- **Entries taken from a collection**:
☆ ☆ ☆ ☆

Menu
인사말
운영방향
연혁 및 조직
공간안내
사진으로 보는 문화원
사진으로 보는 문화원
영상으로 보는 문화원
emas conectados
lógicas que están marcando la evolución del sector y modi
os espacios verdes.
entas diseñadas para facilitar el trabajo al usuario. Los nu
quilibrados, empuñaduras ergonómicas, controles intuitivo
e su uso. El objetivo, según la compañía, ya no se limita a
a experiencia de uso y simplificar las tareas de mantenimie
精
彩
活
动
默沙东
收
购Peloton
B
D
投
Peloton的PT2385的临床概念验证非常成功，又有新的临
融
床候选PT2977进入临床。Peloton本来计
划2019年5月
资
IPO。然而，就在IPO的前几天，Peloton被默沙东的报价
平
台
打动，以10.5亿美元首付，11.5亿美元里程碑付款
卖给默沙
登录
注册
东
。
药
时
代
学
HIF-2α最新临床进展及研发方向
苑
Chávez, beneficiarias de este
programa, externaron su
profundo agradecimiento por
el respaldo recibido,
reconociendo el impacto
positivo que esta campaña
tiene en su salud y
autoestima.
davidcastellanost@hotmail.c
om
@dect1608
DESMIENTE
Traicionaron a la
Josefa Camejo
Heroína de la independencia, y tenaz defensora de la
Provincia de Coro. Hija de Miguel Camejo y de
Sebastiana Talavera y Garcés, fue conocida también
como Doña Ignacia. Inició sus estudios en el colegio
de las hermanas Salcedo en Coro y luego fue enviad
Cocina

☆ ☆ ☆ ☆

- **YOUR OBJECTIVE**:
Please say how many lines in the entries hold the string "Camejo". Give only the number.

- **EXERCISE OUTPUT**:
2